» **Your objective**:
In the records below, find every line that contains "shrub" and list it.

Collected data entries:
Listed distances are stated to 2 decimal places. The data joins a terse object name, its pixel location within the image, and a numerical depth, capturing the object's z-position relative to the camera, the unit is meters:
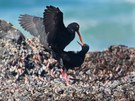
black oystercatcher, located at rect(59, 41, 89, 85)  15.26
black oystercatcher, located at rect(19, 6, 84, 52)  14.63
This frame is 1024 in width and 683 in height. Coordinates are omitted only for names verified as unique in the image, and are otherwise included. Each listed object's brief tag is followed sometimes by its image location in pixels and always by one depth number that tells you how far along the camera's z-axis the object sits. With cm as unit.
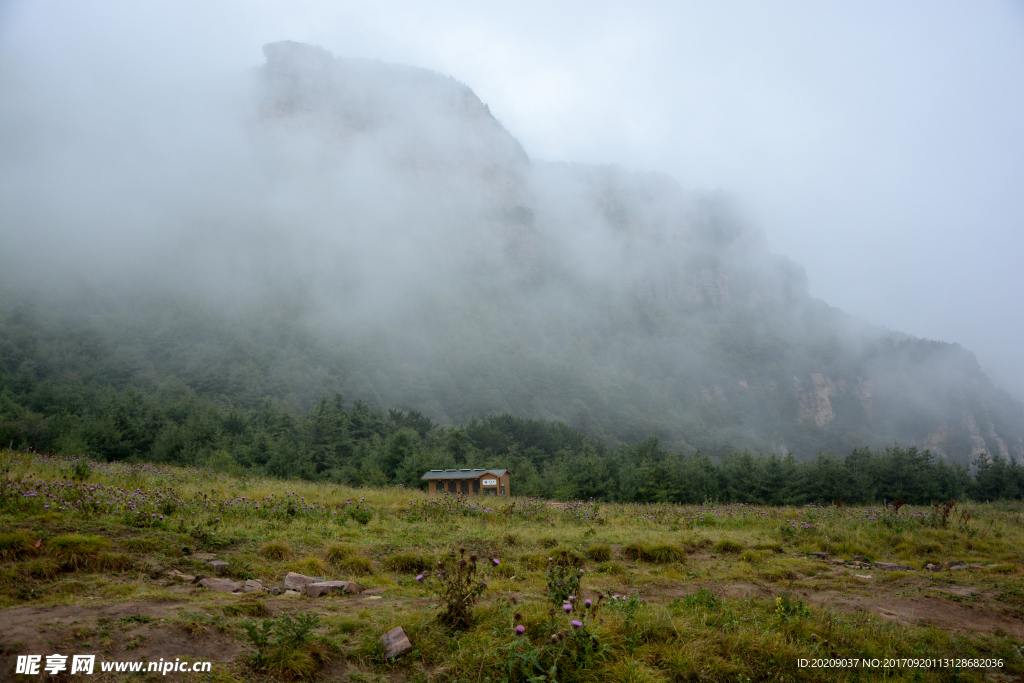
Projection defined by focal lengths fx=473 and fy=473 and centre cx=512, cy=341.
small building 2334
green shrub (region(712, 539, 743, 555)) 1085
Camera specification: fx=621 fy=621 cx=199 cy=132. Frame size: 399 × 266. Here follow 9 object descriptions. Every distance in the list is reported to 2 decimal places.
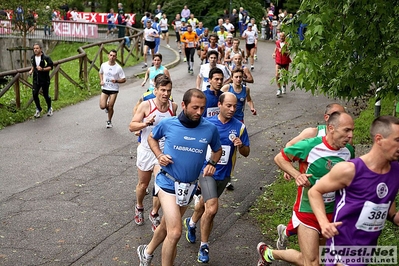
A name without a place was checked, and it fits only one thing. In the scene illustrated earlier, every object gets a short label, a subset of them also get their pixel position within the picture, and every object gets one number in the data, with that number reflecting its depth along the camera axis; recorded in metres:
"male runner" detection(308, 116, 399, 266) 4.66
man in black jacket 15.47
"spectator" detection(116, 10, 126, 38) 35.69
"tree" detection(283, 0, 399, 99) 7.00
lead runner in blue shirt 6.15
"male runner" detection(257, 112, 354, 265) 5.36
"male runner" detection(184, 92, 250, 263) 7.02
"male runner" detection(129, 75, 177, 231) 7.59
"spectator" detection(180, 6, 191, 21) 39.09
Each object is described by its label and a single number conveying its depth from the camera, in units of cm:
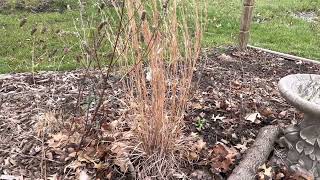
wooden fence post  297
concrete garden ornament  160
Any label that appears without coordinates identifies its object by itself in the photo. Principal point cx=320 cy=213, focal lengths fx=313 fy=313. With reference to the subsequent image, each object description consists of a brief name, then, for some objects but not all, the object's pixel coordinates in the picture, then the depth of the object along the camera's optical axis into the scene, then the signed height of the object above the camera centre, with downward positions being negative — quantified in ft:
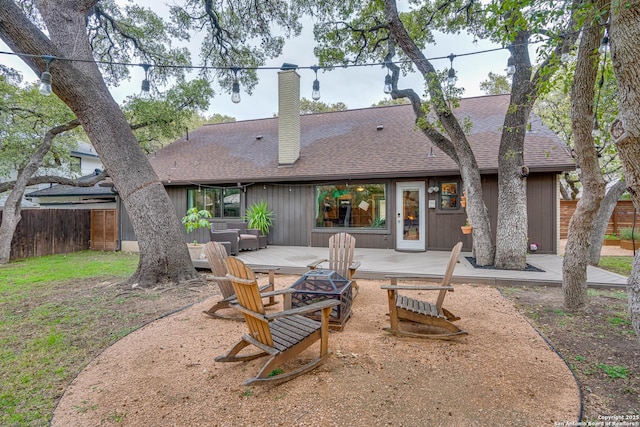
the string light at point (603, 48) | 12.00 +6.64
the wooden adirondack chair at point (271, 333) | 7.65 -3.17
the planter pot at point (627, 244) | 29.70 -2.59
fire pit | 11.18 -2.72
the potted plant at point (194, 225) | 23.06 -0.68
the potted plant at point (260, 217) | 30.66 -0.08
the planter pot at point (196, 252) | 23.68 -2.74
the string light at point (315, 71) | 13.48 +7.58
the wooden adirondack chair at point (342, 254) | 15.49 -1.90
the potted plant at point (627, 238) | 29.48 -2.00
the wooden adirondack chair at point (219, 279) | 12.64 -2.53
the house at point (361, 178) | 26.37 +3.55
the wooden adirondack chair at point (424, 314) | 10.24 -3.26
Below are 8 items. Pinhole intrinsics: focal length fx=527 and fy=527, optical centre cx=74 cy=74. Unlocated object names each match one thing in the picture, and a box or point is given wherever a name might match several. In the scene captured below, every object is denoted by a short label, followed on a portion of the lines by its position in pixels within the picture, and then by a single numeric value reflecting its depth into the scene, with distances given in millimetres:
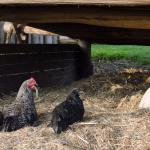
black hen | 4234
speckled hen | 4395
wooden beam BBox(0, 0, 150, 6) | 4611
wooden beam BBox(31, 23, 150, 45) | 6988
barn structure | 4952
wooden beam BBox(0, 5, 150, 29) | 5043
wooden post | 8180
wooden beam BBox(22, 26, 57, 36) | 9117
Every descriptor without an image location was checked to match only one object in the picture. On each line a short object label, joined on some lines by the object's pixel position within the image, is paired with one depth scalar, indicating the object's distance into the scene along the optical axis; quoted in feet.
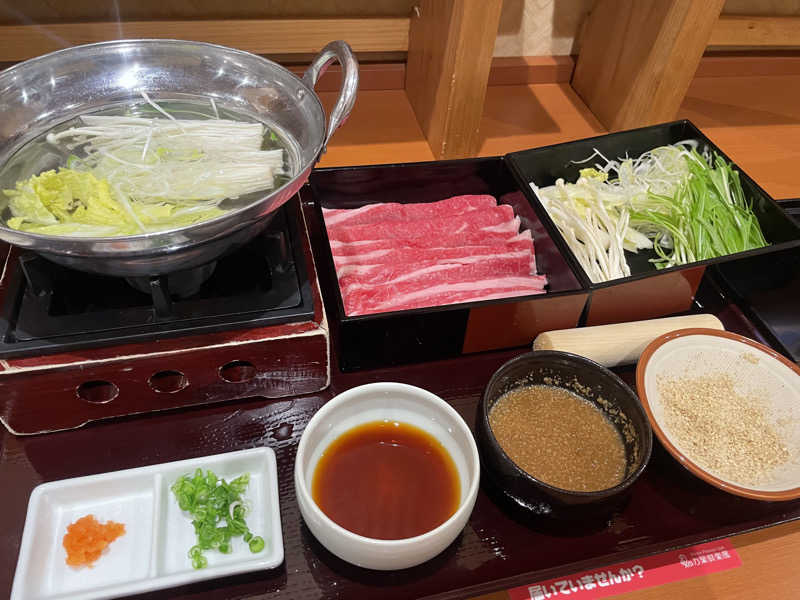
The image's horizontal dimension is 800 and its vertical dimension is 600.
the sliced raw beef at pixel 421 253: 1.92
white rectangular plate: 1.28
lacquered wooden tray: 1.36
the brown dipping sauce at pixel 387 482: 1.36
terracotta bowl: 1.51
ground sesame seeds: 1.51
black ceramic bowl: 1.35
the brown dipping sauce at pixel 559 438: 1.43
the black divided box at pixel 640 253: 1.79
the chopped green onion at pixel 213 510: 1.34
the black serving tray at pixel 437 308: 1.64
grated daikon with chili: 1.33
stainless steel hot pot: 1.45
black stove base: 1.41
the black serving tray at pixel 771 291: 1.96
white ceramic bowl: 1.25
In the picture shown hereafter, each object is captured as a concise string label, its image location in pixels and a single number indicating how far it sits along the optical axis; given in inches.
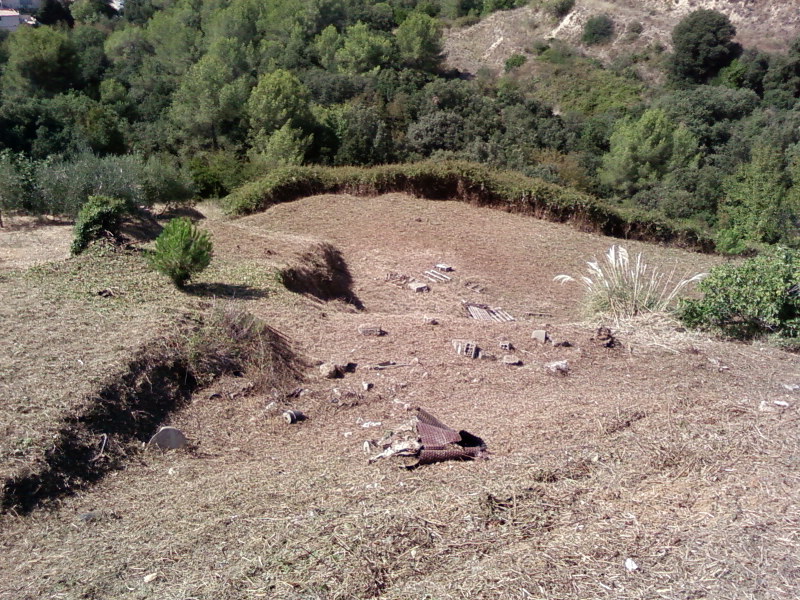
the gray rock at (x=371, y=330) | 272.5
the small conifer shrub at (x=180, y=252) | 266.8
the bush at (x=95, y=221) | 307.1
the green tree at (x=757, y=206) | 665.0
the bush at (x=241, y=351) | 221.3
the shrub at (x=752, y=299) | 278.7
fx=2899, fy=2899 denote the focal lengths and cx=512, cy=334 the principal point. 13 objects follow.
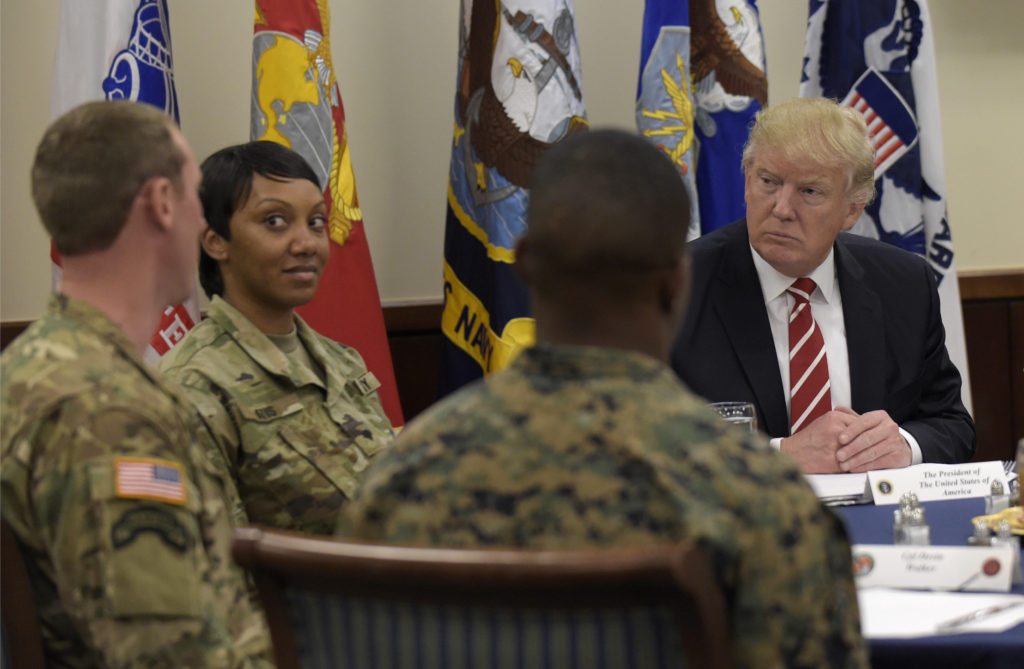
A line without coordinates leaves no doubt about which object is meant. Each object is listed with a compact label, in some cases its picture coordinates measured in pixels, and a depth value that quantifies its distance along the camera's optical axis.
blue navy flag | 6.43
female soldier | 4.24
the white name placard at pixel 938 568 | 3.75
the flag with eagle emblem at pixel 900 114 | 6.88
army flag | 6.08
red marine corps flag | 6.11
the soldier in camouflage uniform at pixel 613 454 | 3.19
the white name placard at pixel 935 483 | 4.33
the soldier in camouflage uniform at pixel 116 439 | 3.52
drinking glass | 4.30
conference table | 3.53
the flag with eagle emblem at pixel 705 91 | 6.64
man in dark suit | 4.97
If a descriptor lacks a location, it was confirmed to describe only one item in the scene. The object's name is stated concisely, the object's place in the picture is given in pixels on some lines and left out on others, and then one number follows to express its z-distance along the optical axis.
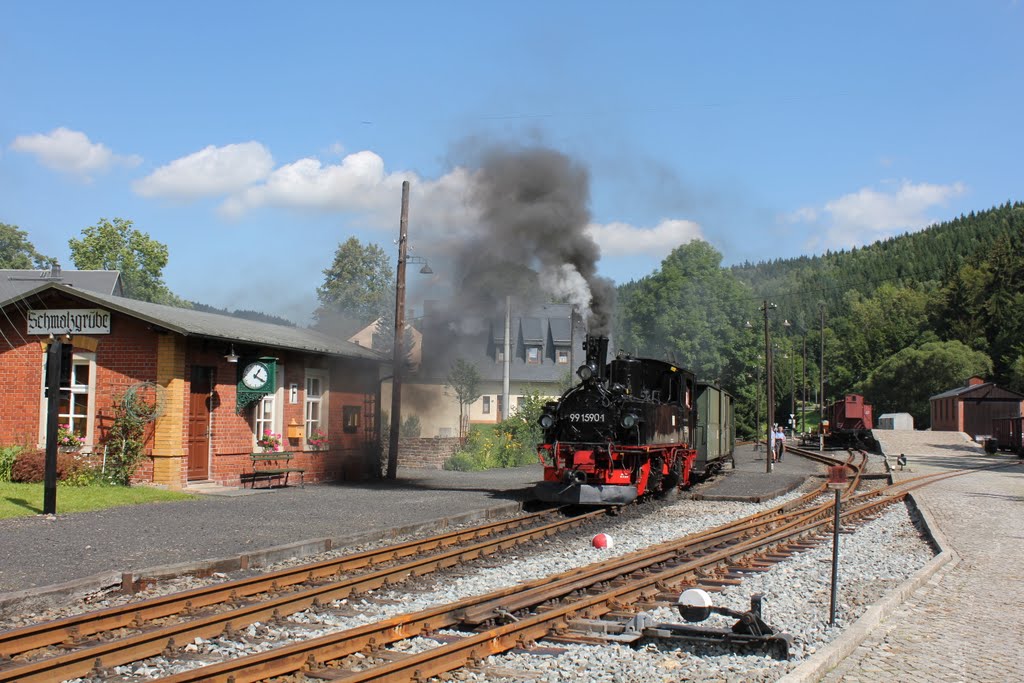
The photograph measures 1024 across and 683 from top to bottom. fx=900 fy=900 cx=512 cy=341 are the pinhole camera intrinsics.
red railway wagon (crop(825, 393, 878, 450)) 50.88
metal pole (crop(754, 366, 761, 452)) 49.71
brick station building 16.53
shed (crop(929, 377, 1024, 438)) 56.23
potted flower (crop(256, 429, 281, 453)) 18.91
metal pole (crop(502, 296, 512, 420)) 29.37
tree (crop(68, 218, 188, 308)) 61.28
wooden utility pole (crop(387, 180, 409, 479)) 21.19
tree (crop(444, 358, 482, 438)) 35.31
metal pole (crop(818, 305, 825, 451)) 52.06
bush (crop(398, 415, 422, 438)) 34.97
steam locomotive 15.81
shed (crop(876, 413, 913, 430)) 62.03
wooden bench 18.34
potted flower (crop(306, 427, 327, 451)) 20.50
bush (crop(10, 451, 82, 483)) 16.05
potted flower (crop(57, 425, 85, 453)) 16.62
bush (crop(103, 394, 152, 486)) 16.45
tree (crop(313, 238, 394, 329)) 74.56
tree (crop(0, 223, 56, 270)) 62.66
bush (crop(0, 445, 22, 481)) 16.25
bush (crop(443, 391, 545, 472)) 28.98
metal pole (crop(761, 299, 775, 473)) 29.78
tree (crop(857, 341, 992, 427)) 72.06
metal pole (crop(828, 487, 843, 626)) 7.61
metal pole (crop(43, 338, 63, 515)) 12.42
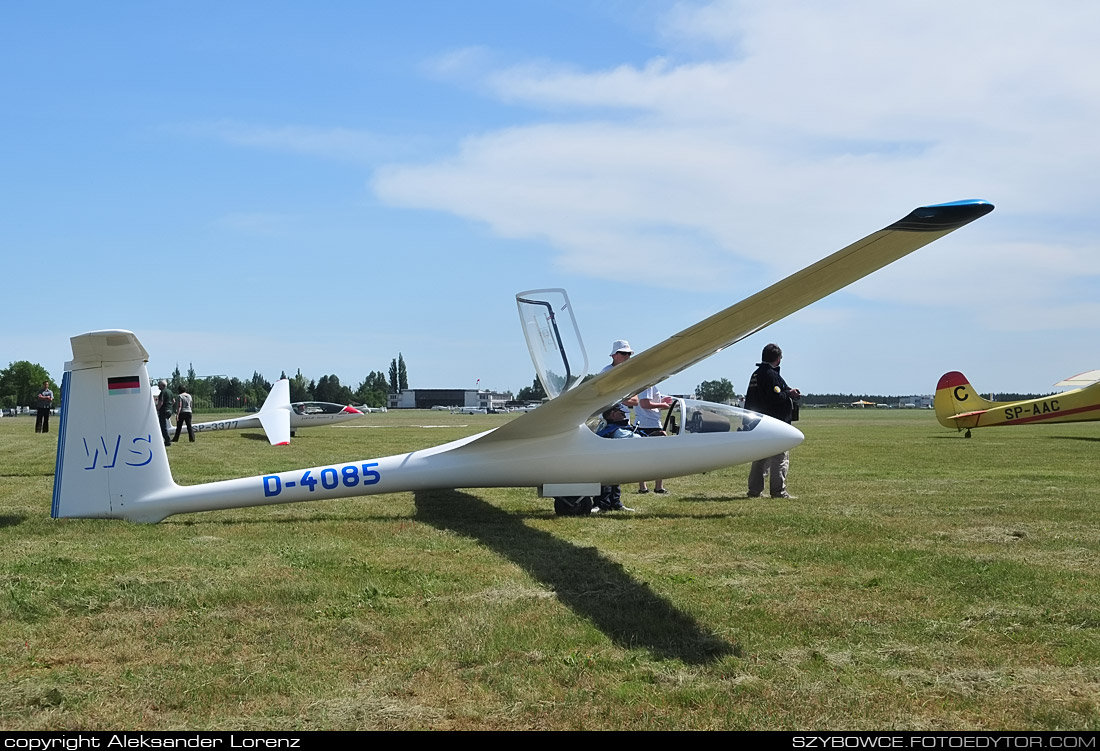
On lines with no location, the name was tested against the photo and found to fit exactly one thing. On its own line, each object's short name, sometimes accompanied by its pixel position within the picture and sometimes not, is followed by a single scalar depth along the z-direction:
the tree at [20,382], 113.75
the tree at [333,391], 117.12
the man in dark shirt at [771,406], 10.30
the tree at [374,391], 127.50
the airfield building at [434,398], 141.12
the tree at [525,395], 118.03
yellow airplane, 22.89
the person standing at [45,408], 26.06
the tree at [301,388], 104.45
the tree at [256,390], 98.50
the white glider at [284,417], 22.20
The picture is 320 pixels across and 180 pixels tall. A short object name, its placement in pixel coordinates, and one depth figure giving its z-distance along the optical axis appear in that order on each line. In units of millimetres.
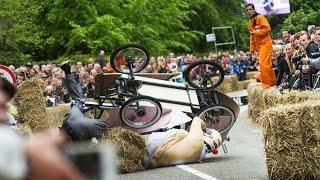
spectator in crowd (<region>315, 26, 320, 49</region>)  17047
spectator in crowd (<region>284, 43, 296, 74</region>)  17578
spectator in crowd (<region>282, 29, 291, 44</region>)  20300
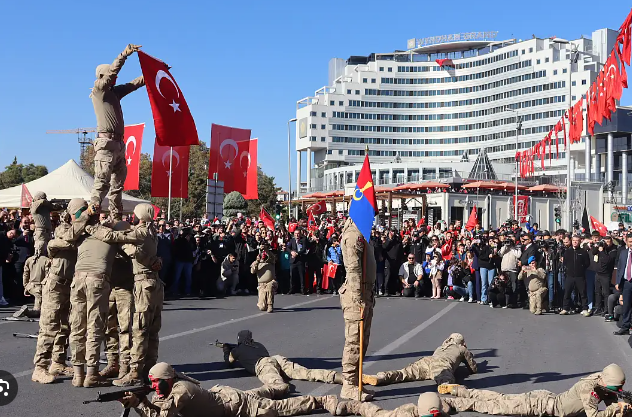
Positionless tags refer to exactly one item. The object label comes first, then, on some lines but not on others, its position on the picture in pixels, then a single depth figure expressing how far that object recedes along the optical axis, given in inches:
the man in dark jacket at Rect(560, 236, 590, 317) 627.8
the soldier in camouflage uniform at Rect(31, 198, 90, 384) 302.7
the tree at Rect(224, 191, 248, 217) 2465.6
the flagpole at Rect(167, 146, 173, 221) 927.0
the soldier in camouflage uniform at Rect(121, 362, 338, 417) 217.9
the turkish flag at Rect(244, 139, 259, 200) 999.6
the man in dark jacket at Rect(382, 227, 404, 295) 799.7
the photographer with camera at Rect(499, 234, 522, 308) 688.4
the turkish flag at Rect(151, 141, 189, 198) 951.0
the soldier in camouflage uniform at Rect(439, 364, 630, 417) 237.5
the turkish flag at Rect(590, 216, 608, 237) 1047.1
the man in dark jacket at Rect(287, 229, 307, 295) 781.9
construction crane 4594.0
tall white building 5014.8
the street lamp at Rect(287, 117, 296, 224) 2685.8
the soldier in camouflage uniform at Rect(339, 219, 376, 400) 288.2
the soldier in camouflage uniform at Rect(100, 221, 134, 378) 300.8
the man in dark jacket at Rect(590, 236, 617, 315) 602.1
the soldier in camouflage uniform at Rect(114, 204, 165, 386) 292.5
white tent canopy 1104.8
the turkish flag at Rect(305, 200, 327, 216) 1628.9
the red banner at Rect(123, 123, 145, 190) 907.4
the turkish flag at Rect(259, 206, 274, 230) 922.1
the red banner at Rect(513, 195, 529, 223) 2986.2
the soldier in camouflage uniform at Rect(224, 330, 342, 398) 290.5
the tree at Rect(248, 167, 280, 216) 3228.3
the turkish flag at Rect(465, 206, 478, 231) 1229.5
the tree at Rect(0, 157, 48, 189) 3016.7
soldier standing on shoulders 411.5
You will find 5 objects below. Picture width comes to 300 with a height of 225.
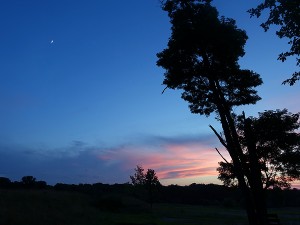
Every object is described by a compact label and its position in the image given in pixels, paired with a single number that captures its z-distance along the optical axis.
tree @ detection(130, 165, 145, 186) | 82.01
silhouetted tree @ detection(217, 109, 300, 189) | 21.11
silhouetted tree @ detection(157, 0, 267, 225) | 14.81
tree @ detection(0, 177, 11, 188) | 85.14
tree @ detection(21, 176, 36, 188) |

» **Written answer**:
green shrub (region(712, 539, 743, 555)) 1085
the small conifer shrub at (x=180, y=252) | 266.8
the shrub at (x=752, y=299) | 278.7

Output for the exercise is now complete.